Pour comprendre pourquoi l’entreprise « woke » semble introuvable, le mieux est de repartir de la définition du « wokisme » telle qu’on la découvre dans le livre de Brice Couturier et Erell Thevenon qui nous semble prendre en compte l’ensemble des manifestations, circonscrites aujourd’hui essentiellement aux États-Unis ou dans la sphère universitaire, parfois aussi dans le monde culturel : « Le wokisme est une idéologie qui prend sa source dans une “déconstruction” préalable des savoirs (renvoyés à l’origine ethnique et sexuelle de leurs créateurs), transmue certaines identités collectives en mouvements politiques (“identity politics”) et redéfinit les rapports sociaux selon une logique conflictuelle binaire, opposant des catégories “victimisées” de manière institutionnelle (“racisme d’État”, etc.) à des catégories structurellement dominantes (blancs, mâles, hétérosexuels) »7. Les « wokes » ont alors en commun de voir derrière toute différence, et non pas seulement à travers l’inégalité ou les discriminations réelles, un « système de domination » qui structure la civilisation occidentale et en constitue son péché originel. Ce qui aboutit paradoxalement « à excuser les comportements individuels inspirés par le racisme ou le sexisme dans la mesure où ils apparaissent ainsi comme prédéterminés par le “système” lui-même ». C’est ici que se trouve la face la plus sombre du phénomène.

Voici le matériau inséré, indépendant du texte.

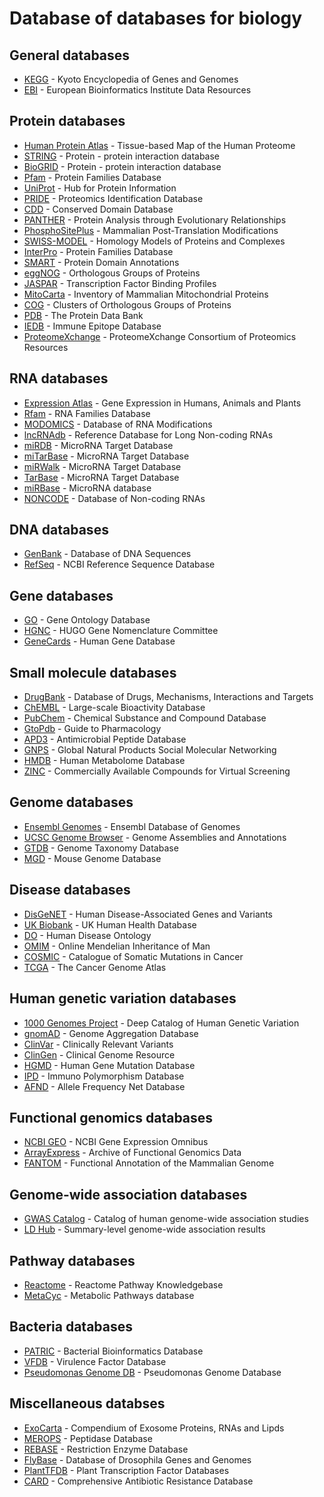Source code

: # Database of databases for biology

## General databases
- [KEGG](https://www.genome.jp/kegg/) - Kyoto Encyclopedia of Genes and Genomes
- [EBI](https://www.ebi.ac.uk/services/all) - European Bioinformatics Institute Data Resources

## Protein databases
- [Human Protein Atlas](https://www.proteinatlas.org/) - Tissue-based Map of the Human Proteome
- [STRING](http://string-db.org) - Protein - protein interaction database
- [BioGRID](https://thebiogrid.org/) - Protein - protein interaction database
- [Pfam](https://pfam.xfam.org/) - Protein Families Database
- [UniProt](http://www.uniprot.org/) - Hub for Protein Information
- [PRIDE](https://www.ebi.ac.uk/pride/archive) - Proteomics Identification Database
- [CDD](https://www.ncbi.nlm.nih.gov/Structure/cdd/cdd.shtml) - Conserved Domain Database
- [PANTHER](http://pantherdb.org) - Protein Analysis through Evolutionary Relationships
- [PhosphoSitePlus](http://www.phosphosite.org/) - Mammalian Post-Translation Modifications
- [SWISS-MODEL](https://swissmodel.expasy.org/) - Homology Models of Proteins and Complexes
- [InterPro](http://www.ebi.ac.uk/interpro/) - Protein Families Database
- [SMART](http://smart.embl.de/) - Protein Domain Annotations
- [eggNOG](http://eggnog.embl.de) - Orthologous Groups of Proteins
- [JASPAR](http://jaspar.genereg.net) - Transcription Factor Binding Profiles
- [MitoCarta](http://www.broadinstitute.org/pubs/MitoCarta) - Inventory of Mammalian Mitochondrial Proteins
- [COG](http://www.ncbi.nlm.nih.gov/COG/) - Clusters of Orthologous Groups of Proteins
- [PDB](https://www.rcsb.org/) - The Protein Data Bank
- [IEDB](https://www.iedb.org/) - Immune Epitope Database
- [ProteomeXchange](http://www.proteomexchange.org/) - ProteomeXchange Consortium of Proteomics Resources

## RNA databases
- [Expression Atlas](http://www.ebi.ac.uk/gxa) - Gene Expression in Humans, Animals and Plants
- [Rfam](http://rfam.xfam.org) - RNA Families Database
- [MODOMICS](http://modomics.genesilico.pl) - Database of RNA Modifications
- [lncRNAdb](http://lncrnadb.org/) - Reference Database for Long Non-coding RNAs
- [miRDB](http://mirdb.org/) - MicroRNA Target Database
- [miTarBase](http://miRTarBase.mbc.nctu.edu.tw/) - MicroRNA Target Database
- [miRWalk](http://mirwalk.umm.uni-heidelberg.de/) - MicroRNA Target Database
- [TarBase](http://carolina.imis.athena-innovation.gr/diana_tools/web/index.php?r=tarbasev8%2Findex) - MicroRNA Target Database
- [miRBase](http://www.mirbase.org/) - MicroRNA database
- [NONCODE](http://www.noncode.org/) - Database of Non-coding RNAs

## DNA databases
- [GenBank](https://www.ncbi.nlm.nih.gov/genbank/) - Database of DNA Sequences
- [RefSeq](http://www.ncbi.nlm.nih.gov/RefSeq/) - NCBI Reference Sequence Database

## Gene databases
- [GO](http://geneontology.org/) - Gene Ontology Database
- [HGNC](https://www.genenames.org/) - HUGO Gene Nomenclature Committee
- [GeneCards](https://www.genecards.org/) - Human Gene Database

## Small molecule databases
- [DrugBank](https://www.drugbank.ca/) - Database of Drugs, Mechanisms, Interactions and Targets
- [ChEMBL](https://www.ebi.ac.uk/chembl/) - Large-scale Bioactivity Database
- [PubChem](https://pubchem.ncbi.nlm.nih.gov) - Chemical Substance and Compound Database
- [GtoPdb](http://www.guidetopharmacology.org) - Guide to Pharmacology
- [APD3](http://aps.unmc.edu/AP/) - Antimicrobial Peptide Database
- [GNPS](http://gnps.ucsd.edu) - Global Natural Products Social Molecular Networking
- [HMDB](http://www.hmdb.ca) - Human Metabolome Database
- [ZINC](https://zinc.docking.org/) - Commercially Available Compounds for Virtual Screening

## Genome databases
- [Ensembl Genomes](http://ensemblgenomes.org/) - Ensembl Database of Genomes
- [UCSC Genome Browser](http://genome.ucsc.edu) - Genome Assemblies and Annotations
- [GTDB](https://gtdb.ecogenomic.org/) - Genome Taxonomy Database
- [MGD](http://www.informatics.jax.org) - Mouse Genome Database

## Disease databases
- [DisGeNET](http://www.disgenet.org) - Human Disease-Associated Genes and Variants
- [UK Biobank](https://www.ukbiobank.ac.uk/) - UK Human Health Database
- [DO](http://www.disease-ontology.org) - Human Disease Ontology
- [OMIM](http://omim.org) - Online Mendelian Inheritance of Man
- [COSMIC](https://cancer.sanger.ac.uk/cosmic) - Catalogue of Somatic Mutations in Cancer
- [TCGA](https://portal.gdc.cancer.gov/) - The Cancer Genome Atlas

## Human genetic variation databases
- [1000 Genomes Project](https://www.internationalgenome.org/) - Deep Catalog of Human Genetic Variation
- [gnomAD](https://gnomad.broadinstitute.org/) - Genome Aggregation Database
- [ClinVar](https://www.ncbi.nlm.nih.gov/clinvar) - Clinically Relevant Variants
- [ClinGen](https://clinicalgenome.org/) - Clinical Genome Resource
- [HGMD](http://www.hgmd.cf.ac.uk/ac/index.php) - Human Gene Mutation Database
- [IPD](https://www.ebi.ac.uk/ipd/) - Immuno Polymorphism Database
- [AFND](http://www.allelefrequencies.net) - Allele Frequency Net Database

## Functional genomics databases
- [NCBI GEO](https://www.ncbi.nlm.nih.gov/geo) - NCBI Gene Expression Omnibus
- [ArrayExpress](https://www.ebi.ac.uk/arrayexpress/) - Archive of Functional Genomics Data
- [FANTOM](https://fantom.gsc.riken.jp/) - Functional Annotation of the Mammalian Genome

## Genome-wide association databases
- [GWAS Catalog](https://www.ebi.ac.uk/gwas/) - Catalog of human genome-wide association studies
- [LD Hub](http://ldsc.broadinstitute.org/ldhub/) - Summary-level genome-wide association results

## Pathway databases
- [Reactome](http://www.reactome.org/) - Reactome Pathway Knowledgebase
- [MetaCyc](https://metacyc.org/) - Metabolic Pathways database

## Bacteria databases
- [PATRIC](https://www.patricbrc.org/) - Bacterial Bioinformatics Database
- [VFDB](http://www.mgc.ac.cn/VFs/main.htm) - Virulence Factor Database
- [Pseudomonas Genome DB](http://www.pseudomonas.com) - Pseudomonas Genome Database

## Miscellaneous databses
- [ExoCarta](http://www.exocarta.org) - Compendium of Exosome Proteins, RNAs and Lipds
- [MEROPS](http://merops.sanger.ac.uk) - Peptidase Database
- [REBASE](http://rebase.neb.com) - Restriction Enzyme Database
- [FlyBase](https://flybase.org/) - Database of Drosophila Genes and Genomes
- [PlantTFDB](http://planttfdb.cbi.pku.edu.cn/) - Plant Transcription Factor Databases
- [CARD](http://arpcard.mcmaster.ca) - Comprehensive Antibiotic Resistance Database
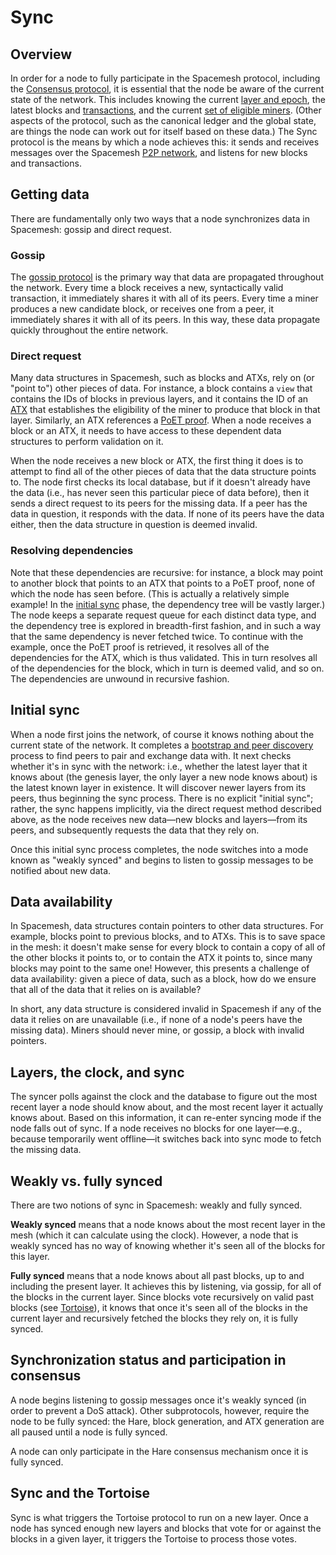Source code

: # Sync

## Overview

In order for a node to fully participate in the Spacemesh protocol, including the [Consensus protocol](../consensus/01-overview.md), it is essential that the node be aware of the current state of the network. This includes knowing the current [layer and epoch](../intro.md#spacemesh-basics), the latest blocks and [transactions](../transactions/01-overview.md), and the current [set of eligible miners](../mining/05-atx.md). (Other aspects of the protocol, such as the canonical ledger and the global state, are things the node can work out for itself based on these data.) The Sync protocol is the means by which a node achieves this: it sends and receives messages over the Spacemesh [P2P network](../p2p/01-overview.md), and listens for new blocks and transactions.

## Getting data

There are fundamentally only two ways that a node synchronizes data in Spacemesh: gossip and direct request.

### Gossip

The [gossip protocol](../p2p/01-overview.md#gossip) is the primary way that data are propagated throughout the network. Every time a block receives a new, syntactically valid transaction, it immediately shares it with all of its peers. Every time a miner produces a new candidate block, or receives one from a peer, it immediately shares it with all of its peers. In this way, these data propagate quickly throughout the entire network.

### Direct request

Many data structures in Spacemesh, such as blocks and ATXs, rely on (or "point to") other pieces of data. For instance, a block contains a `view` that contains the IDs of blocks in previous layers, and it contains the ID of an [ATX](../mining/05-atx.md) that establishes the eligibility of the miner to produce that block in that layer. Similarly, an ATX references a [PoET proof](../mining/03-poet.md). When a node receives a block or an ATX, it needs to have access to these dependent data structures to perform validation on it.

When the node receives a new block or ATX, the first thing it does is to attempt to find all of the other pieces of data that the data structure points to. The node first checks its local database, but if it doesn't already have the data (i.e., has never seen this particular piece of data before), then it sends a direct request to its peers for the missing data. If a peer has the data in question, it responds with the data. If none of its peers have the data either, then the data structure in question is deemed invalid.

### Resolving dependencies

Note that these dependencies are recursive: for instance, a block may point to another block that points to an ATX that points to a PoET proof, none of which the node has seen before. (This is actually a relatively simple example! In the [initial sync](#initial-sync) phase, the dependency tree will be vastly larger.) The node keeps a separate request queue for each distinct data type, and the dependency tree is explored in breadth-first fashion, and in such a way that the same dependency is never fetched twice. To continue with the example, once the PoET proof is retrieved, it resolves all of the dependencies for the ATX, which is thus validated. This in turn resolves all of the dependencies for the block, which in turn is deemed valid, and so on. The dependencies are unwound in recursive fashion.

## Initial sync

When a node first joins the network, of course it knows nothing about the current state of the network. It completes a [bootstrap and peer discovery](../p2p/01-overview.md#bootstrap-and-peer-discovery) process to find peers to pair and exchange data with. It next checks whether it's in sync with the network: i.e., whether the latest layer that it knows about (the genesis layer, the only layer a new node knows about) is the latest known layer in existence. It will discover newer layers from its peers, thus beginning the sync process. There is no explicit "initial sync"; rather, the sync happens implicitly, via the direct request method described above, as the node receives new data—new blocks and layers—from its peers, and subsequently requests the data that they rely on.

Once this initial sync process completes, the node switches into a mode known as "weakly synced" and begins to listen to gossip messages to be notified about new data.

## Data availability

In Spacemesh, data structures contain pointers to other data structures. For example, blocks point to previous blocks, and to ATXs. This is to save space in the mesh: it doesn't make sense for every block to contain a copy of all of the other blocks it points to, or to contain the ATX it points to, since many blocks may point to the same one! However, this presents a challenge of data availability: given a piece of data, such as a block, how do we ensure that all of the data that it relies on is available?

In short, any data structure is considered invalid in Spacemesh if any of the data it relies on are unavailable (i.e., if none of a node's peers have the missing data). Miners should never mine, or gossip, a block with invalid pointers.

## Layers, the clock, and sync

The syncer polls against the clock and the database to figure out the most recent layer a node should know about, and the most recent layer it actually knows about. Based on this information, it can re-enter syncing mode if the node falls out of sync. If a node receives no blocks for one layer—e.g., because temporarily went offline—it switches back into sync mode to fetch the missing data.

## Weakly vs. fully synced

There are two notions of sync in Spacemesh: weakly and fully synced.

**Weakly synced** means that a node knows about the most recent layer in the mesh (which it can calculate using the clock). However, a node that is weakly synced has no way of knowing whether it's seen all of the blocks for this layer.

**Fully synced** means that a node knows about all past blocks, up to and including the present layer. It achieves this by listening, via gossip, for all of the blocks in the current layer. Since blocks vote recursively on valid past blocks (see [Tortoise](../consensus/01-overview.md#tortoise)), it knows that once it's seen all of the blocks in the current layer and recursively fetched the blocks they rely on, it is fully synced.

## Synchronization status and participation in consensus

A node begins listening to gossip messages once it's weakly synced (in order to prevent a DoS attack). Other subprotocols, however, require the node to be fully synced: the Hare, block generation, and ATX generation are all paused until a node is fully synced.

A node can only participate in the Hare consensus mechanism once it is fully synced.

## Sync and the Tortoise

Sync is what triggers the Tortoise protocol to run on a new layer. Once a node has synced enough new layers and blocks that vote for or against the blocks in a given layer, it triggers the Tortoise to process those votes.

Si l’on s’en tient à cette définition, il n’y a en effet rien dans les entreprises françaises qui s’apparente à du « wokisme ». Par ailleurs, toute demande de reconnaissance qui émerge des salariés ou toute proposition d’inclusion émanant des directions d’entreprise ne sont pas forcément le signe des manifestations « wokes ». C’est précisément ce qu’il va nous falloir expliquer. Cependant, le paradoxe que nous avons évoqué – si l’entreprise « woke » n’existe pas, pourquoi a-t-on l’impression de la voir ? – tient sans doute à l’ambiguïté propre au « wokisme » et à l’épithète « woke ». Ce dernier mélange et amalgame, en effet, des attitudes et des phénomènes divers, de l’acceptable au plus problématique.
L’ambiguïté du « wokisme » – si l’on accepte qu’il existe8 – tient à ce qu’il alterne en permanence une phase lumineuse ou progressiste « d’ouverture aux différences, de tolérance et de lutte contre les discriminations, qui répond à des enjeux et des réalités incontestables9 », et une face plus sombre faite d’excès et de dénonciations qui rappellent le plus pur style stalinien, des années 1930 et 1950, ou celui « gauchiste » des années 1960-1970. La nouveauté résidant toutefois dans le fait de « chercher en permanence des manifestations (de discriminations ou d’injustices) dans le but d’obtenir des preuves que ces discriminations sont bien “systémiques” et institutionnelles10 ». Difficile donc de balayer d’un revers de main tout ce que ce « grand réveil » (woke) a suscité tant la révolution en cours est profonde ; une révolution à la fois écologique, nouant un nouveau rapport à la nature, intime à travers le rééquilibrage des rapports entre les hommes et les femmes, et égalitaire enfin avec une sensibilité accrue aux discriminations.
Nous citons les termes « genre, race et climat » à dessein, car ce sont les trois thèmes autour desquels tournent actuellement les polémiques et les mobilisations faisant craindre à beaucoup le surgissement du « wokisme » dans l’entreprise.